Burden of Proof

As was demonstrated in last month’s article, the burden of proof rests with the institution when an institution appeals a Department of Education (DOE) finding against it. In the matter of Wright Business School (the “College”), Docket No. 00-56-SP, decision February 7, 2002, the College challenged a Student Financial Assistance Program (SFAP) Final Program Review Determination (FDRP) Finding of $151,950 alleging that the College improperly calculated refunds for students who had withdrawn from the College prior to completion of their respective programs.

The College is a private, non-profit institution offering courses leading to diplomas in a number of administrative fields. During the 1996-97 and 1997-98 award years, the College treated the cost of books and equipment purchased from its bookstore as non-institutional charges and, as a consequence, excluded their costs when it calculated the refunds due students who withdrew prior to completing their program.

The Parties were in agreement that the proper refund calculation in this case was the pro-rata refund as governed by 34 C.F.R. 668.22.

Factually, the College operated a bookstore at the school where students could purchase their required books. The College’s published book return policy was that once books were purchased and used, the books were not returnable. The College argued that the purchase of books from its bookstore was a convenience it offered its students, as the students had the option to purchase books from other local bookstores. The College argued that, in fact, some students did purchase their books from other bookstores, as well as from previous students.

The College further argued that its prices were competitive with these other outlets. In its support, the College submitted sworn statements from Admissions Counselors attesting to the fact that they advised students that they could purchase books from other sources. Also, the College claimed that it had contacted a member of SFA’s staff and received advice that its policy was allowable. In support of its position, the College provided written copies of SFAP?s advice to other schools in support of its position.

Finally, the College as serted that SFAP was relying on its definition of the term “assessed” and that SFAP’s interpretation of that term had been a changing and evolving one and therefore ambiguous prior to 1999.

SFAP asserted that such book charges were institutional charges that must be included when calculating refunds. In its presentation, SFAP insisted the College must prove that the student had a real and reasonable opportunity to purchase the books elsewhere and that such evidence must be included in the student’s file. SFAP pointed out that almost all of the students purchased their books from the school, concluding there was no real option available.

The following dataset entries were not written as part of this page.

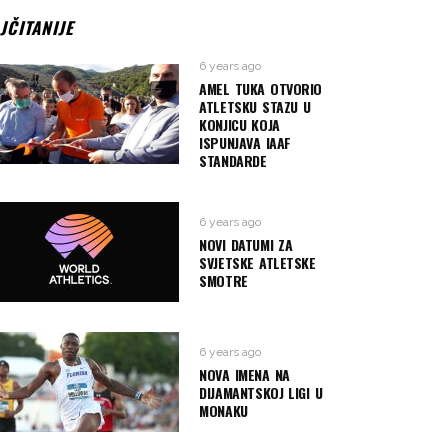
JČITANIJE
6 years ago
AMEL TUKA OTVORIO
ATLETSKU STAZU U
KONJICU KOJA
ISPUNJAVA IAAF
STANDARDE
6 years ago
NOVI DATUMI ZA
SVJETSKE ATLETSKE
SMOTRE
6 years ago
NOVA IMENA NA
DIJAMANTSKOJ LIGI U
MONAKU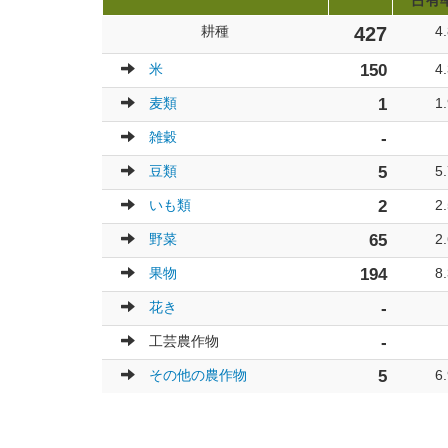
占有
耕種
427
4
米
150
4
麦類
1
1
雑穀
-
豆類
5
5
いも類
2
2
野菜
65
2
果物
194
8
花き
-
工芸農作物
-
その他の農作物
5
6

Judge Ernest C. Canellos, Chief Judge, reasoned that the question of whether the student had a real option as to where to purchase books was the primary question. The Judge concluded that the students did have a real option. He further concluded that, since the students retained the books they had purchased and had been properly informed of the book return policy, the book charges, then, were non-institutional charges and were not to be considered in the refund calculation. He relieved the College of its liability to repay the Department of Education the sum of $151,950.